The nation's governors met in Washington this week, obviously seeking more aid for their cash-strapped states. But among both Democrats and Republicans, the most common complaint was this: Why doesn't Congress pay for its share of programs that it requires states to implement?
They have a point. Most states are now cutting budgets like mad, but they must also find money to meet the requirements of federal laws on education, homeland security, and election reform, to name just the latest ones.
Take the 2001 education law known as the No Child Left Behind Act, which calls for mandatory testing in public schools. The Bush administration's own estimate of funding the act's requirements is $30 billion. But the budget for it is only $21 billion. The states must make up the $9 billion difference.
Then there's the 1975 federal mandate for special education, known as the Individuals with Disabilities in Education Act). Congress promised to pay 40 percent of the costs. Instead, it pays only 17 percent. Local and state governments are left to make up the difference.
It's not that the states are squeaky- clean when it comes to passing the funding buck. Just look at California Gov. Gray Davis's recent plan to "realign" a number of drug-treatment programs - transferring them to the county level, hoping counties will fund them with new sales taxes.
National politicians long have had a tendency to micromanage local concerns, especially during the 1980s, when the federal government was running huge deficits and needed to pass off costs to states. That led to many unfunded mandates. Congress responded by enacting the 1995 Unfunded Mandate Reform Act. That law requires the Congressional Budget Office to estimate the cost of bills, ideally ensuring adequate money for programs.
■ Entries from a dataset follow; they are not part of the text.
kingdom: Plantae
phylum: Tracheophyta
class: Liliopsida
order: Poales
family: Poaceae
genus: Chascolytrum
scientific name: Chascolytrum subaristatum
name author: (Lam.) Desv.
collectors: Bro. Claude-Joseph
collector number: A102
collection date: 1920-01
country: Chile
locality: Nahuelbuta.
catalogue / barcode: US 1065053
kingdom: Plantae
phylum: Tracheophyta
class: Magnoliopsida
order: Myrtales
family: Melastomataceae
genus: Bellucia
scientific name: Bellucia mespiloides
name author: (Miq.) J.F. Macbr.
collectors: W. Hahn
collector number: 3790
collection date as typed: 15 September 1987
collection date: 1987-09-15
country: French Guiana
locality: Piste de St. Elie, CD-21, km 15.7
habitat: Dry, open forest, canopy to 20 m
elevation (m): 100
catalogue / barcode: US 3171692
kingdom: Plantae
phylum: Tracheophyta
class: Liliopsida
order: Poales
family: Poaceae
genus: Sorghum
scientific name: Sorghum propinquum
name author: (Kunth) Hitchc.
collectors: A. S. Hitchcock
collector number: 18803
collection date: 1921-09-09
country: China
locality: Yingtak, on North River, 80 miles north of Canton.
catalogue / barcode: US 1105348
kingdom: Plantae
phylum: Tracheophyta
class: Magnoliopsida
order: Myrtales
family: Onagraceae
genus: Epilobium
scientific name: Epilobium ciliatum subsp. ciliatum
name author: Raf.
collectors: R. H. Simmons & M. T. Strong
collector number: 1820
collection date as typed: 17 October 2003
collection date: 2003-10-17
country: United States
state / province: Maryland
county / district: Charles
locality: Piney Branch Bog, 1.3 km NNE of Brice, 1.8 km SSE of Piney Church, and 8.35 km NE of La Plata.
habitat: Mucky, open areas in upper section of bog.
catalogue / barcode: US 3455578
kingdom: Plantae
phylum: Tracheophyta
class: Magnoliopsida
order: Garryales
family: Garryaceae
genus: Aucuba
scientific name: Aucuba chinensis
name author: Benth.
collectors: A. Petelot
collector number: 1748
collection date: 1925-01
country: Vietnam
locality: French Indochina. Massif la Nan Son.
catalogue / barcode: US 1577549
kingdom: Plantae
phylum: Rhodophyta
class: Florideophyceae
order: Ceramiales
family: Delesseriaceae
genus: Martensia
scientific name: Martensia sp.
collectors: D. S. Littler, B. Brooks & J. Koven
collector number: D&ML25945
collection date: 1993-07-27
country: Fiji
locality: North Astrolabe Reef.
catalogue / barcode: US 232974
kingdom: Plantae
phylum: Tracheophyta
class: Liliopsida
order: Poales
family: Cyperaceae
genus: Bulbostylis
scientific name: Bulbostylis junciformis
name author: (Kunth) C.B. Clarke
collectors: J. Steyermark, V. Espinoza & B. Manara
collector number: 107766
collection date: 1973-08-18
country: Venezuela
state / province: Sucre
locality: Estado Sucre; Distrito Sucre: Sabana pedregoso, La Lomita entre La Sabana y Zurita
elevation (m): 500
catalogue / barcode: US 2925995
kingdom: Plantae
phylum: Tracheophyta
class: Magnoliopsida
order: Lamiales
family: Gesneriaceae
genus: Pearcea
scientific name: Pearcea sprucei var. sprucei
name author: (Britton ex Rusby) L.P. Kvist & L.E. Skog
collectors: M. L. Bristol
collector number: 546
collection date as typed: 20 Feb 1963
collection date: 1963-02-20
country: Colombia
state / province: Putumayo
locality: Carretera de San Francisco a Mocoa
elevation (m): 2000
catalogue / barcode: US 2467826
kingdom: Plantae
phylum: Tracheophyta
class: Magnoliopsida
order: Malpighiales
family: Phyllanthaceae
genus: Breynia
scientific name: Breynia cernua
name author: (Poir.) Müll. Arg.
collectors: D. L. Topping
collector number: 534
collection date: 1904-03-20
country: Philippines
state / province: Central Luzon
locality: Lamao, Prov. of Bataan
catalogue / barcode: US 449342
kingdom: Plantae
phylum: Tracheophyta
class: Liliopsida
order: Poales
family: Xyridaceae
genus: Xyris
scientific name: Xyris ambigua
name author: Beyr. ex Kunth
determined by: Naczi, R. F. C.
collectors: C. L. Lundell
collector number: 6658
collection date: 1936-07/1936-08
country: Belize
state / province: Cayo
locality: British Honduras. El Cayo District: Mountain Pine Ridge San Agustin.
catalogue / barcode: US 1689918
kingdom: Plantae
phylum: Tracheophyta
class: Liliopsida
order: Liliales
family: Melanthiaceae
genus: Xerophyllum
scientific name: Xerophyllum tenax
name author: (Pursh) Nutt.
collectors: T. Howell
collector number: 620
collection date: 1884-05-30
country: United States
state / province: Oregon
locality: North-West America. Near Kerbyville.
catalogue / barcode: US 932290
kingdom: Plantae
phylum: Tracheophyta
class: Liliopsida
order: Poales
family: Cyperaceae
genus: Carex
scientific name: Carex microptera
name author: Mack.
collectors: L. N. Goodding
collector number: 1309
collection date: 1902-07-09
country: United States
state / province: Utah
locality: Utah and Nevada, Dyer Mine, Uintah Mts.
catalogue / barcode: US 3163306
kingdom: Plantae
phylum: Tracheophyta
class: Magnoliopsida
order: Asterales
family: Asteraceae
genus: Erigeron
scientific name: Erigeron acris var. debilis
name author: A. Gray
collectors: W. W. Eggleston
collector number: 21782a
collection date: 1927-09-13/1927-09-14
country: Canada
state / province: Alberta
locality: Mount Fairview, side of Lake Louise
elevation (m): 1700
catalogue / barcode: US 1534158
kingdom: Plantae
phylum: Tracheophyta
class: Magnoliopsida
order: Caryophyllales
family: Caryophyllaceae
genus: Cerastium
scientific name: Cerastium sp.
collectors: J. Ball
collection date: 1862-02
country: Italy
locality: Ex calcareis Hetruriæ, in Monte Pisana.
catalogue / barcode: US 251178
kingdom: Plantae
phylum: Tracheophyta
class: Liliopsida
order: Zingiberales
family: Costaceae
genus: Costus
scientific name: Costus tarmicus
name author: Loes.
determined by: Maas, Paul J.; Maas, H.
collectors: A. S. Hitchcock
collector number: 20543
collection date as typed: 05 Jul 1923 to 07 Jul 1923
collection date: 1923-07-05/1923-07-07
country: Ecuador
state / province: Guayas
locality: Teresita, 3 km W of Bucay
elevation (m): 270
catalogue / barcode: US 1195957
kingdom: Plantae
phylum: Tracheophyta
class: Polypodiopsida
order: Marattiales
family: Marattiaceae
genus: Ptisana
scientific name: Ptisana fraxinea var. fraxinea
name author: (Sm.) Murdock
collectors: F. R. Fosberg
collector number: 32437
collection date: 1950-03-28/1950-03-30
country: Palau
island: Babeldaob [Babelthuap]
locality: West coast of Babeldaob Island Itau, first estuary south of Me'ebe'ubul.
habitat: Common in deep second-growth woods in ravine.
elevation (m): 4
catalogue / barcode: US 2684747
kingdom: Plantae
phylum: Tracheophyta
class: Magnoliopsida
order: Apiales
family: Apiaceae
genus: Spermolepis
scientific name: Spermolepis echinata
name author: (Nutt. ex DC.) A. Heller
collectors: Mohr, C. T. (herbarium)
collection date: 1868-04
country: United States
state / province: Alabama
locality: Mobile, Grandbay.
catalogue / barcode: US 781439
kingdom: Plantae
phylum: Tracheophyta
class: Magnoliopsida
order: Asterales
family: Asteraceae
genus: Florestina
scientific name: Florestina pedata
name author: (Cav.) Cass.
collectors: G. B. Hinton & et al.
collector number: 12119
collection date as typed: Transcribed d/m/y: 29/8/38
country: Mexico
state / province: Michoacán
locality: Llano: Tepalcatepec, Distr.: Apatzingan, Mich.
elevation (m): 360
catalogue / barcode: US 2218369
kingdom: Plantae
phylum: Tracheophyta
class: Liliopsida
But this basically useful act has loopholes that need to be closed. For instance, it doesn't apply to existing unfunded mandates, such as the Americans with Disabilities Act, which states and cities have paid a big price to implement. And the law still makes it too easy for Congress to pass an unfunded mandate with a simple majority.
Surely the framers of the Constitution did not intend the federal government to force states into picking up unreasonable costs of federal mandates.
States, Congress, and the administration must strike a balance between a full-blown federal bailout for federally created programs, and requiring states to come up with reasonable amounts to fund new ones.
If Congress wants something badly enough, it ought to be prepared to find a way to pay for it.